To use implementation add to core-site.xml following:
<property> <name>fs.swift.impl</name> <value>com.mirantis.fs.SwiftFileSystem</value> </property> <property> <name>fs.swift.block.impl</name> <value>com.mirantis.fs.block.SwiftBlockFileSystem</value> </property>
In MapReduce job specify following configs for OpenStack Keystone authentication:
conf.set("swift.auth.url", "http://172.18.66.117:5000/v2.0/tokens"); conf.set("swift.tenant", "superuser"); conf.set("swift.username", "admin1"); conf.set("swift.password", "password"); conf.setInt("swift.http.port", 8080); conf.setInt("swift.https.port", 443);
Additional information specified on github: https://github.com/DmitryMezhensky/Hadoop-and-Swift-integration
Addition of FixedLengthInputFormat and FixedLengthRecordReader in the org.apache.hadoop.mapreduce.lib.input package. These two classes can be used when you need to read data from files containing fixed length (fixed width) records. Such files have no CR/LF (or any combination thereof), no delimiters etc, but each record is a fixed length, and extra data is padded with spaces. The data is one gigantic line within a file. When creating a job that specifies this input format, the job must have the “mapreduce.input.fixedlengthinputformat.record.length” property set as follows myJobConf.setInt(“mapreduce.input.fixedlengthinputformat.record.length”,[myFixedRecordLength]);
Please see javadoc for more details.
Fix the https support in HsftpFileSystem. With the change the client now verifies the server certificate. In particular, client side will verify the Common Name of the certificate using a strategy specified by the configuration property “hadoop.ssl.hostname.verifier”.

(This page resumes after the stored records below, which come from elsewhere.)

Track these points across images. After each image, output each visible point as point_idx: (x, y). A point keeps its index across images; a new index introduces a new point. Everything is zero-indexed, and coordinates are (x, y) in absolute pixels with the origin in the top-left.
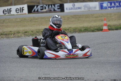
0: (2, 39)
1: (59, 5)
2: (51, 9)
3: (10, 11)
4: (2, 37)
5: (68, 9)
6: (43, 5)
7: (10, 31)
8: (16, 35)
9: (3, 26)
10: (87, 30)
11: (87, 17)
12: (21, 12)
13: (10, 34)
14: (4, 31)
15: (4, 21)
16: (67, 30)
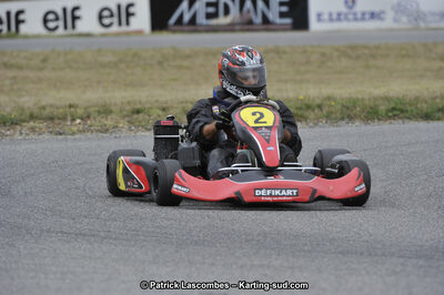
0: (32, 136)
2: (252, 15)
3: (73, 16)
4: (33, 129)
5: (326, 17)
7: (67, 103)
8: (95, 122)
9: (40, 80)
10: (402, 111)
11: (403, 56)
12: (120, 24)
13: (69, 118)
14: (44, 103)
15: (45, 60)
16: (313, 110)
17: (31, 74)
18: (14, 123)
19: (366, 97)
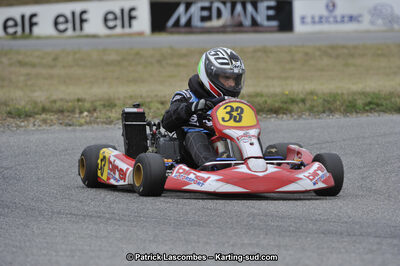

Direct Bytebuffer decompressors for Zlib (Deflate & Gzip) and Snappy
libhdfs now returns correct codes in errno. Previously, due to a bug, many functions set errno to 255 instead of the more specific error code.

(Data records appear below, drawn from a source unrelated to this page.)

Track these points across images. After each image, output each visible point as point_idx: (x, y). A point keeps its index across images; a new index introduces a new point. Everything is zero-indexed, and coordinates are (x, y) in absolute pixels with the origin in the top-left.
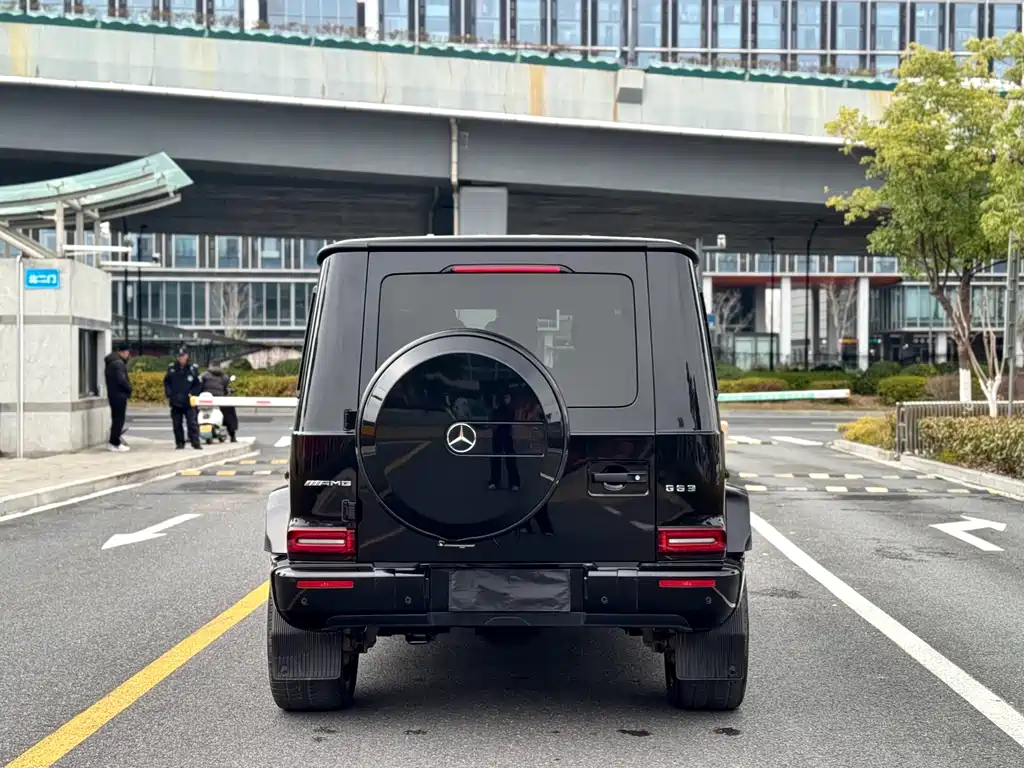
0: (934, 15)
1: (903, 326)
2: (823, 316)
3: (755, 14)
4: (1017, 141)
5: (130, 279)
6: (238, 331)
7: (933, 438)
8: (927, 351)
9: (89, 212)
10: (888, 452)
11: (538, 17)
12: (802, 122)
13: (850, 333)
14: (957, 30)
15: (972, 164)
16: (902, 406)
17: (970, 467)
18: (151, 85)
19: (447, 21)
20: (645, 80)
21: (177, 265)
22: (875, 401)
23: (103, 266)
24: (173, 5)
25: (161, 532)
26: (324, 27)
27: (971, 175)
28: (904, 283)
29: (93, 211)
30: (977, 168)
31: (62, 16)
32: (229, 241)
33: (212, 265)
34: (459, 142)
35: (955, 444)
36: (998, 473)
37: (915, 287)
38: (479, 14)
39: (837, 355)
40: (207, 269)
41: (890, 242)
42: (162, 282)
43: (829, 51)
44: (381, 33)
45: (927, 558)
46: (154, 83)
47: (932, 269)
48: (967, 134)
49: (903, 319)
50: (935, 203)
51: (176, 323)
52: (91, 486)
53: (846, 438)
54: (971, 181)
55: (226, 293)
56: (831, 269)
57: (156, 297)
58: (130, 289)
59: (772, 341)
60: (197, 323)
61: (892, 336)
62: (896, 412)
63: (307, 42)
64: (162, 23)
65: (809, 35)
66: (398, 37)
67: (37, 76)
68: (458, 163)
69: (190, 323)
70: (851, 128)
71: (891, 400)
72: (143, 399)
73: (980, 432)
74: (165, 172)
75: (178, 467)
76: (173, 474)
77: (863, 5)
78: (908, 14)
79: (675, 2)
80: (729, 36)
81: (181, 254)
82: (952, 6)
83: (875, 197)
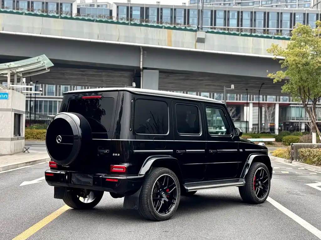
0: (301, 17)
1: (290, 120)
2: (263, 116)
3: (242, 16)
5: (32, 99)
7: (303, 156)
8: (299, 128)
9: (19, 74)
10: (288, 160)
11: (170, 15)
12: (258, 50)
13: (272, 122)
14: (309, 22)
15: (317, 63)
16: (293, 144)
17: (316, 166)
18: (41, 34)
19: (140, 16)
20: (206, 35)
21: (48, 95)
22: (282, 144)
23: (23, 92)
24: (49, 8)
25: (40, 181)
26: (99, 16)
27: (317, 67)
28: (291, 106)
29: (20, 74)
30: (319, 65)
31: (12, 11)
32: (65, 87)
33: (60, 95)
34: (143, 55)
35: (311, 158)
37: (294, 107)
38: (150, 14)
39: (268, 129)
40: (58, 97)
41: (289, 89)
42: (42, 101)
43: (266, 28)
44: (117, 18)
45: (305, 195)
46: (42, 33)
47: (303, 99)
48: (315, 53)
49: (290, 117)
50: (304, 76)
51: (47, 114)
52: (17, 166)
53: (273, 156)
54: (317, 69)
56: (266, 100)
57: (41, 106)
58: (32, 102)
59: (247, 124)
60: (54, 114)
61: (286, 123)
62: (290, 146)
63: (93, 21)
64: (45, 14)
65: (260, 23)
66: (123, 19)
67: (3, 30)
68: (143, 62)
69: (52, 114)
70: (276, 51)
71: (287, 143)
72: (35, 138)
74: (45, 62)
75: (46, 160)
76: (45, 162)
77: (278, 13)
78: (293, 16)
79: (215, 11)
80: (233, 23)
81: (49, 91)
82: (308, 14)
83: (283, 74)
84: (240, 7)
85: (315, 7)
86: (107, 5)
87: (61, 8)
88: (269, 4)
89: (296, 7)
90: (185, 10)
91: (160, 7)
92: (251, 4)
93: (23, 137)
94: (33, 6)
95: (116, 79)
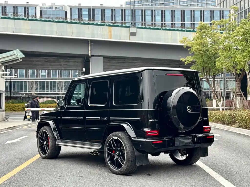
0: (209, 13)
3: (165, 13)
4: (224, 45)
5: (8, 81)
6: (35, 93)
12: (175, 40)
14: (214, 17)
17: (215, 123)
19: (88, 15)
20: (137, 31)
21: (20, 77)
24: (18, 12)
25: (19, 140)
26: (57, 18)
27: (214, 53)
30: (215, 51)
32: (33, 71)
33: (28, 77)
34: (91, 45)
35: (211, 117)
36: (221, 124)
38: (96, 14)
40: (27, 78)
42: (15, 81)
43: (183, 22)
44: (71, 19)
46: (14, 32)
47: (206, 76)
48: (213, 43)
50: (205, 59)
51: (19, 92)
52: (1, 130)
55: (32, 84)
57: (14, 85)
60: (25, 92)
63: (53, 22)
64: (16, 17)
65: (178, 18)
66: (75, 20)
68: (91, 51)
69: (23, 92)
70: (186, 42)
72: (12, 110)
73: (217, 114)
74: (18, 54)
75: (22, 126)
76: (21, 128)
77: (191, 11)
78: (202, 13)
79: (145, 10)
80: (158, 19)
81: (20, 74)
82: (213, 11)
83: (192, 58)
84: (164, 6)
85: (219, 5)
86: (63, 7)
87: (28, 11)
88: (185, 4)
89: (205, 6)
90: (122, 10)
91: (103, 8)
92: (171, 4)
93: (4, 110)
94: (6, 10)
95: (71, 64)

Add new HTTP policy configuration. Users can use “dfs.http.policy” to control the HTTP endpoints for NameNode and DataNode. Specifically, The following values are supported: - HTTP_ONLY : Service is provided only on http - HTTPS_ONLY : Service is provided only on https - HTTP_AND_HTTPS : Service is provided both on http and https
hadoop.ssl.enabled and dfs.https.enabled are deprecated. When the deprecated configuration properties are still configured, currently http policy is decided based on the following rules: 1. If dfs.http.policy is set to HTTPS_ONLY or HTTP_AND_HTTPS. It picks the specified policy, otherwise it proceeds to 2~4. 2. It picks HTTPS_ONLY if hadoop.ssl.enabled equals to true. 3. It picks HTTP_AND_HTTPS if dfs.https.enable equals to true. 4. It picks HTTP_ONLY for other configurations.

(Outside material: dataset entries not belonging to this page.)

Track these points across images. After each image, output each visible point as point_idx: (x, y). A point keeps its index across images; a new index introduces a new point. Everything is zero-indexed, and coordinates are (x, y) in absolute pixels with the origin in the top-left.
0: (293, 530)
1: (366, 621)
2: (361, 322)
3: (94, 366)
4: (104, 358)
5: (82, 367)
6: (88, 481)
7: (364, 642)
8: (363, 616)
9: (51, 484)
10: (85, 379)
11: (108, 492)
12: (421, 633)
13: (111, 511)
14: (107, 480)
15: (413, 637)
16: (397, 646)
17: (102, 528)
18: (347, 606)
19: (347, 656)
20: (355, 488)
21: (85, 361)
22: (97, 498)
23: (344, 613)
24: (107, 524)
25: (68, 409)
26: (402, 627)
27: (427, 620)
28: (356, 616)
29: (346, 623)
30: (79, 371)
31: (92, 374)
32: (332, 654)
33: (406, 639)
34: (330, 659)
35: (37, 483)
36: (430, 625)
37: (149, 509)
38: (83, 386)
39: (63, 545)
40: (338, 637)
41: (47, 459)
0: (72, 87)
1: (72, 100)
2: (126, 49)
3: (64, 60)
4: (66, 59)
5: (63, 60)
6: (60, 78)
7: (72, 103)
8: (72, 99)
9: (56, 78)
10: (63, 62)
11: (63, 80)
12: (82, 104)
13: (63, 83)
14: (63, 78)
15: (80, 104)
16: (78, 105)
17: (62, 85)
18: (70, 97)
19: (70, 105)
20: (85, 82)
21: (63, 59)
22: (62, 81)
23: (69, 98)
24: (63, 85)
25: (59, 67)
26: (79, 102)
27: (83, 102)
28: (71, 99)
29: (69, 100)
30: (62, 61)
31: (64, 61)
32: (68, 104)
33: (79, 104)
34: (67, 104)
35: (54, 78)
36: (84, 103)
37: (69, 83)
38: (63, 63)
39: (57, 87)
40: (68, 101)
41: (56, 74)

Add a new configuration property “dfs.webhdfs.user.provider.user.pattern” for specifying user name filters for WebHDFS.
Makes the retries and time between retries getting the length of the last block on file configurable. Below are the new configurations.
dfs.client.retry.times.get-last-block-length dfs.client.retry.interval-ms.get-last-block-length
They are set to the 3 and 4000 respectively, these being what was previously hardcoded.
Add a new editlog record (OP_ADD_BLOCK) that only records allocation of the new block instead of the entire block list, on every block allocation.